— ENUNCIADO —
De acordo com o texto sobre Dona Preta, em que cidade mora a cantora?

— TEXTO FORNECIDO —
:::::

DONA PRETA

Uma das maiores dificuldades quanto à Estética é definir Arte e seus aspectos. Por muito tempo, dizer o que é (ou não) belo tem se tornado uma questão das mais árduas entre os estudiosos. Por exemplo: o belo pode ser apreciado individualmente, de modo particular e subjetivo? Ou haveria um belo absoluto, em si mesmo, que independe da percepção de cada indivíduo, em um viés objetivo? Pois bem, a dificuldade parece ser ainda mais extenuante, porquanto atribuir um conceito, avaliar qual o melhor artista e a mais nobre forma de expressão em detrimento a outras pode esbarrar em problemas muito mais sociais que estéticos. Assim, pretendo afastar-me da dificuldade e abraçar apenas a minha percepção, aquilo que eu considero belo, que me sensibiliza e me toca, ou seja, o belo subjetivo. Essa posição, de chofre, pode parecer simplista, de tal modo a planificar uma discussão por demais hercúlea. É verdade, faço-o, mas com o escopo claro e translúcido de tecer elogios a uma bravíssima artista que, dentre todos os méritos imediatos, há o de fazer com que eu assistisse a um reality show (algo improvável). Enfim, refiro-me à Dona Preta.

Tive o inegável prazer de conhecê-la pessoalmente em um almoço, muito rapidamente: tirei uma foto, como manda a boa e velha etiqueta da tietagem e posteia-a no mundo virtual. Dito isso, tenho conhecimento de causa para acrescentar que Dona Preta não é detentora apenas de atributos vocais dos mais finos, pois lhe pertencem, também, um enorme carisma e uma candura que conquistam o público.

Acrescento que a virtuosa cantora reside em Itumbiara, interior de Goiás, e com esplendida dignidade vendia chocolates pelas ruas da cidade para fortalecer o orçamento familiar e prover o sustento dos filhos pequenos. Sua história de vida não parece incomum: tantas outras mulheres atravessam atribulações como essas, lutas intermináveis pela sobrevivência, às vezes até mesmo com desesperança. Entretanto, no caso em particular de Dona Preta, tais situações chamam a atenção pelo fato de ela ser professora e por aquela encantadora singularidade: o seu inabalável e oceânico talento.

:::::

— EXTRATO DE DADOS —
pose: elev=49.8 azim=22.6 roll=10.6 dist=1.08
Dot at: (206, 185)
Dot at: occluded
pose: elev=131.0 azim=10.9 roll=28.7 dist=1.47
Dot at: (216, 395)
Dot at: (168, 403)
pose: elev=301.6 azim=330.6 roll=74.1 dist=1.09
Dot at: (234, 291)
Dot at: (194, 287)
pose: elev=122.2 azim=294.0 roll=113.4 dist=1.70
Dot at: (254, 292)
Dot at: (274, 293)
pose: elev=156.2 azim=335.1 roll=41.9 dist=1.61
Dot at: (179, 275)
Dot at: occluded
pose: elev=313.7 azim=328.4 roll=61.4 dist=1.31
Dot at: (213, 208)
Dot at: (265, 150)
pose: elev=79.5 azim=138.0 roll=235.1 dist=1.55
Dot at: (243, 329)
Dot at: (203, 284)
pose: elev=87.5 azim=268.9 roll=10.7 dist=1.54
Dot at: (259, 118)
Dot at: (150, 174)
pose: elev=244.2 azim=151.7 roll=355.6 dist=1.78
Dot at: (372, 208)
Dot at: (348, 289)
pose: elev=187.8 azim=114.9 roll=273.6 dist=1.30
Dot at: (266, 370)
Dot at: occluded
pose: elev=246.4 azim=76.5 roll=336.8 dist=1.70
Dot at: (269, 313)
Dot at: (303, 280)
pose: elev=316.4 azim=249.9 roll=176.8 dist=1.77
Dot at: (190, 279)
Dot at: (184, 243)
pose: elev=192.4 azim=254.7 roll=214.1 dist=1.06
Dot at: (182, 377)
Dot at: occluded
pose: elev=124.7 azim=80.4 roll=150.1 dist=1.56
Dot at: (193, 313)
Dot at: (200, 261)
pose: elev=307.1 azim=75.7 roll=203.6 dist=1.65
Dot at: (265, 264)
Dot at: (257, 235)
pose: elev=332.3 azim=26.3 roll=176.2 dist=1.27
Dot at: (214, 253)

:::::

— RESPOSTA —
Em Itumbiara, no interior de Goiás.